:: Dataset ::

[Start of section]

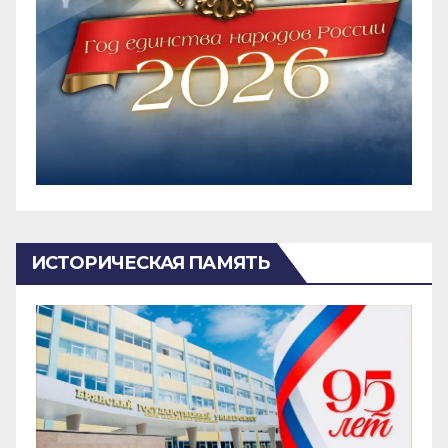
ИСТОРИЧЕСКАЯ ПАМЯТЬ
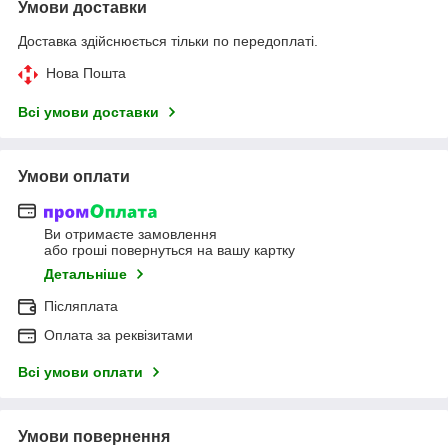
Умови доставки
Доставка здійснюється тільки по передоплаті.
Нова Пошта
Всі умови доставки
Умови оплати
Ви отримаєте замовлення
або гроші повернуться на вашу картку
Детальніше
Післяплата
Оплата за реквізитами
Всі умови оплати
Умови повернення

[End of section]

Without the pictures, return all the records precisely as they stand.

ИСТОРИЧЕСКАЯ ПАМЯТЬ
Умови доставки
Доставка здійснюється тільки по передоплаті.
Нова Пошта
Всі умови доставки
Умови оплати
Ви отримаєте замовлення
або гроші повернуться на вашу картку
Детальніше
Післяплата
Оплата за реквізитами
Всі умови оплати
Умови повернення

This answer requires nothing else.